Who is the Pelvic Health and Rehabilitation Team?

The Pelvic Health and Rehabilitation Center was founded by Elizabeth Akincilar and Stephanie Prendergast in 2006, they have been treating people with pelvic floor disorders since 2001. They were trained and mentored by a medical doctor and quickly became experts in treating pelvic floor disorders. They began creating courses and sharing their knowledge around the world. They expanded to 11 locations in the United States and developed a residency style training program for their employees with ongoing weekly mentoring. The physical therapists who work at PHRC have undergone more training than the majority of pelvic floor physical therapists and as a result offer efficient and high quality care.

How many years of experience do we have?

Stephanie and Liz have 24 years of experience and help each and every team member become an expert in the field through their training and mentoring program.

Why PHRC versus anyone else?

PHRC is unique because of the specific focus on pelvic floor disorders and the leadership at our company. We are constantly lecturing, teaching, and staying ahead of the curve with our connections to medical experts and emerging experts. As a result, we are able to efficiently and effectively help our patients restore their pelvic health.

Do we treat men for pelvic floor therapy?

The Pelvic Health and Rehabilitation Center is unique in that the Cofounders have always treated people of all genders and therefore have trained the team members and staff the same way. Many pelvic floor physical therapists focus solely on people with vulvas, this is not the case here.

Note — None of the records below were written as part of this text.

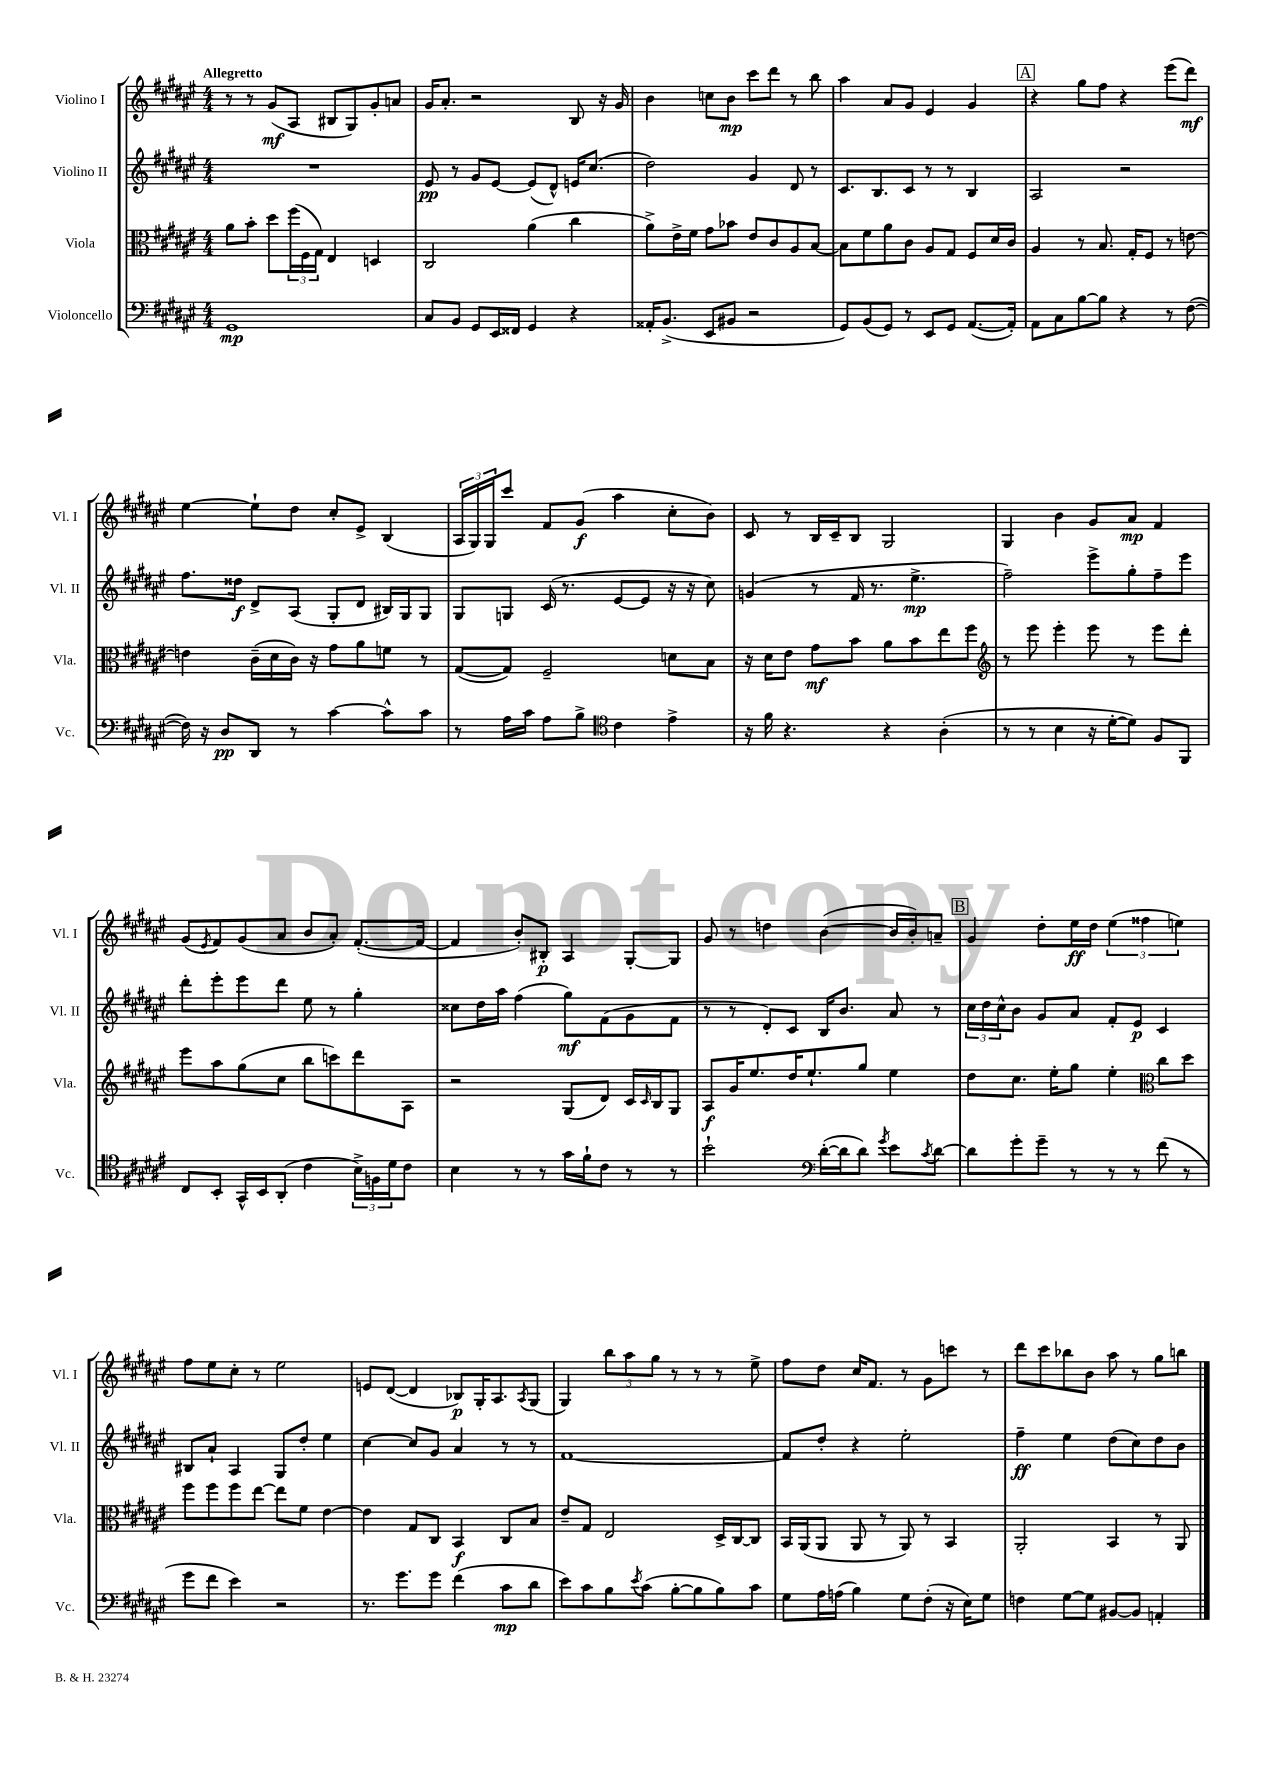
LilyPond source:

<<
\new StaffGroup <<
\new Staff = "s0" \with { instrumentName = "Violino I" shortInstrumentName = "Vl. I" } {
    \clef treble \key fis \major \numericTimeSignature \time 4/4 \tempo "Allegretto"
    r8 r8 gis'8\mf( ais8 bis8 gis8) gis'8-. a'8 |
    gis'16 ais'8.-. r2 b8 r16 gis'16 |
    b'4 c''8 b'8\mp cis'''8 dis'''8 r8 b''8 |
    ais''4 ais'8 gis'8 eis'4 gis'4 |
    \mark \markup { \box "A" } r4 gis''8 fis''8 r4 eis'''8( dis'''8\mf) |
    eis''4~ eis''8-! dis''8 cis''8-. eis'8-> b4( |
    \tuplet 3/2 { ais16 gis16) gis16 } cis'''8 fis'8 gis'8\f( ais''4 cis''8-. b'8) |
    cis'8 r8 b16 cis'16-- b8 gis2 |
    gis4 b'4 gis'8 ais'8\mp fis'4 |
    gis'8( \acciaccatura { eis'8 } fis'8) gis'8( ais'8 b'8 ais'8-.) fis'8.~-.( fis'16~ |
    fis'4 b'8-.) bis8-.\p ais4 gis8~-. gis8 |
    gis'8 r8 d''4 b'4~( b'16 b'16-.) a'8-- |
    \mark \markup { \box "B" } gis'4 dis''8-. eis''16\ff dis''16 \tuplet 3/2 { eis''4( fisis''4 e''4) } |
    fis''8 eis''8 cis''8-. r8 eis''2 |
    e'8 dis'8~( dis'4 bes8\p) gis16-. ais8. \acciaccatura { ais8 } gis8( |
    gis4) \tuplet 3/2 { b''8 ais''8 gis''8 } r8 r8 r8 eis''8-> |
    fis''8 dis''8 cis''16 fis'8. r8 gis'8 c'''8 r8 |
    dis'''8 cis'''8 bes''8 b'8 ais''8 r8 gis''8 b''8 \bar "|." |
}
\new Staff = "s1" \with { instrumentName = "Violino II" shortInstrumentName = "Vl. II" } {
    \clef treble \key fis \major \numericTimeSignature \time 4/4
    R1 |
    eis'8\pp r8 gis'8 eis'8~ eis'8( dis'8-^) e'16 cis''8.( |
    dis''2) gis'4 dis'8 r8 |
    cis'8. b8. cis'8 r8 r8 b4 |
    \mark \markup { \box "A" } ais2 r2 |
    fis''8. disis''16\f dis'8-> ais8( gis8-. dis'8 bis16) gis16 gis8 |
    gis8 g8 cis'16( r8. eis'8~ eis'8 r16 r16 cis''8) |
    g'4( r8 fis'16 r8. eis''4.->\mp |
    fis''2--) eis'''8-> gis''8-. fis''8-- eis'''8 |
    dis'''8-. eis'''8-. eis'''8 dis'''8 eis''8 r8 gis''4-. |
    cisis''8 dis''16 ais''16 fis''4( gis''8\mf) fis'8( gis'8 fis'8 |
    r8 r8 dis'8-.) cis'8 b16 b'8. ais'8 r8 |
    \mark \markup { \box "B" } \tuplet 3/2 { cis''16 dis''16 cis''16-^ } b'8 gis'8 ais'8 fis'8-. eis'8\p cis'4 |
    bis8 ais'8-! ais4 gis8 dis''8-. eis''4 |
    cis''4~ cis''8 gis'8 ais'4 r8 r8 |
    fis'1~ |
    fis'8 dis''8-. r4 eis''2-. |
    fis''4--\ff eis''4 dis''8( cis''8) dis''8 b'8 \bar "|." |
}
\new Staff = "s2" \with { instrumentName = "Viola" shortInstrumentName = "Vla." } {
    \clef alto \key fis \major \numericTimeSignature \time 4/4
    ais'8 b'8-. dis''8 \tuplet 3/2 { fis''16( fis16 gis16) } eis4 d4 |
    cis2 ais'4( cis''4 |
    ais'8->) eis'16-> fis'16 gis'8 bes'8 eis'8 cis'8 ais8 b8~ |
    b8 fis'8 ais'8 cis'8 ais8 gis8 fis8 dis'16 cis'16 |
    \mark \markup { \box "A" } ais4 r8 b8. gis16-. fis8 r8 e'8~ |
    e'4 cis'16--( dis'16 cis'16) r16 gis'8 ais'8 f'8 r8 |
    gis8~( gis8) fis2-- d'8 b8 |
    r16 dis'16 eis'8 gis'8\mf b'8 ais'8 b'8 eis''8 fis''8 |
    \clef treble r8 eis'''8 eis'''4-. eis'''8 r8 eis'''8 dis'''8-. |
    eis'''8 ais''8 gis''8( cis''8 b''8 c'''8) dis'''8 ais8 |
    r2 gis8( dis'8) cis'16 \grace { cis'16 } b16 gis8 |
    ais8\f gis'16 eis''8. dis''16 eis''8.-! gis''8 eis''4 |
    \mark \markup { \box "B" } dis''8 cis''8. eis''16-. gis''8 eis''4-. \clef alto cis''8 dis''8 |
    fis''8 fis''8 fis''8 eis''8~ eis''8 fis'8 eis'4~ |
    eis'4 gis8 cis8 b,4\f cis8 b8 |
    eis'8-- gis8 eis2 dis16-> cis16~ cis8 |
    b,16 ais,16( ais,8 ais,8 r8 ais,8) r8 b,4 |
    ais,2-. b,4 r8 ais,8 \bar "|." |
}
\new Staff = "s3" \with { instrumentName = "Violoncello" shortInstrumentName = "Vc." } {
    \clef bass \key fis \major \numericTimeSignature \time 4/4
    gis,1\mp |
    cis8 b,8 gis,8 eis,16 fisis,16 gis,4 r4 |
    aisis,16-. b,8.->( eis,8 bis,8 r2 |
    gis,8) b,8( gis,8) r8 eis,8 gis,8 ais,8.~( ais,16-.) |
    \mark \markup { \box "A" } ais,8 cis8 b8~ b8 r4 r8 fis8~( |
    fis16) r16 dis8\pp dis,8 r8 cis'4~ cis'8-^ cis'8 |
    r8 ais16 cis'16 ais8 b8-> \clef tenor cis'4 eis'4-> |
    r16 fis'16 r4. r4 ais4-.( |
    r8 r8 b4 r16 dis'16~-. dis'8) fis8 fis,8 |
    cis8 b,8-. gis,16-^ b,16 ais,8-.( cis'4 \tuplet 3/2 { b16->) f16 dis'16 } cis'8 |
    b4 r8 r8 gis'16 fis'16-! cis'8 r8 r8 |
    b'2-! \clef bass dis'16~-.( dis'16 dis'8) \acciaccatura { gis'8 } eis'8 \acciaccatura { cis'8 } dis'8~ |
    \mark \markup { \box "B" } dis'8 gis'8-. gis'8-- r8 r8 r8 fis'8( r8 |
    gis'8 fis'8 eis'4) r2 |
    r8. gis'8. gis'8 fis'4( cis'8\mp dis'8 |
    eis'8) cis'8 b8 \acciaccatura { eis'8 } cis'8( b8~-. b8 b8) cis'8 |
    gis8 ais16 a16( b4) gis8 fis8-.( r16 eis16) gis8 |
    f4 gis8~ gis8 bis,8~ bis,8 a,4-. \bar "|." |
}
>>
>>
\layout { \context { \Score \remove "Bar_number_engraver" } }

Do I need pelvic floor therapy forever?

The majority of people with pelvic floor dysfunction will undergo pelvic floor physical therapy for a set amount of time based on their goals. Every 6 -8 weeks goals will be re-established based on the physical improvements and remaining physical impairments. Most patients will achieve their goals in 3 – 6 months. If there are complicating medical or untreated comorbidities some patients will be in therapy longer.

Comments

  1. It is good to hear that pelvic physical therapy can help relieve pain and tightness. I can only imagine the discomfort after going through surgery or radiation therapy. Technology and our understanding of the body truly have made way for great care for those who are recovering.

  2. Hello. I am 28 years old and had a LEEP done exactly a month ago. My doctor told me to wait 2 weeks to have sex. I saw him and he told me I was healed and cleared me for sex at the two week mark. I tried to have sex with my fiance and it was painful. It felt weird – like a burning but also numbing sensation that was uncomfortable. The doctor told me my symptoms are abnormal and he has never heard of such a thing. I waited 2 more weeks, but even being aroused gives me that burning/numbing sensation. I got a second opinion and she told me that there can be permanent nerve damage – which might mean at 28, I may never be able to enjoy (or even have sex) again. I refuse to accept this poor quality of life. Do you think pelvic physical therapy can help my situation?

    1. Author Malinda Wright says:

      Hi Amber,
      Yes, absolutely physical therapy can help! The pain you’re feeling could be from muscle tension and trigger points from guarding during the LEEP procedure. I highly recommend you see a pelvic floor physical therapist.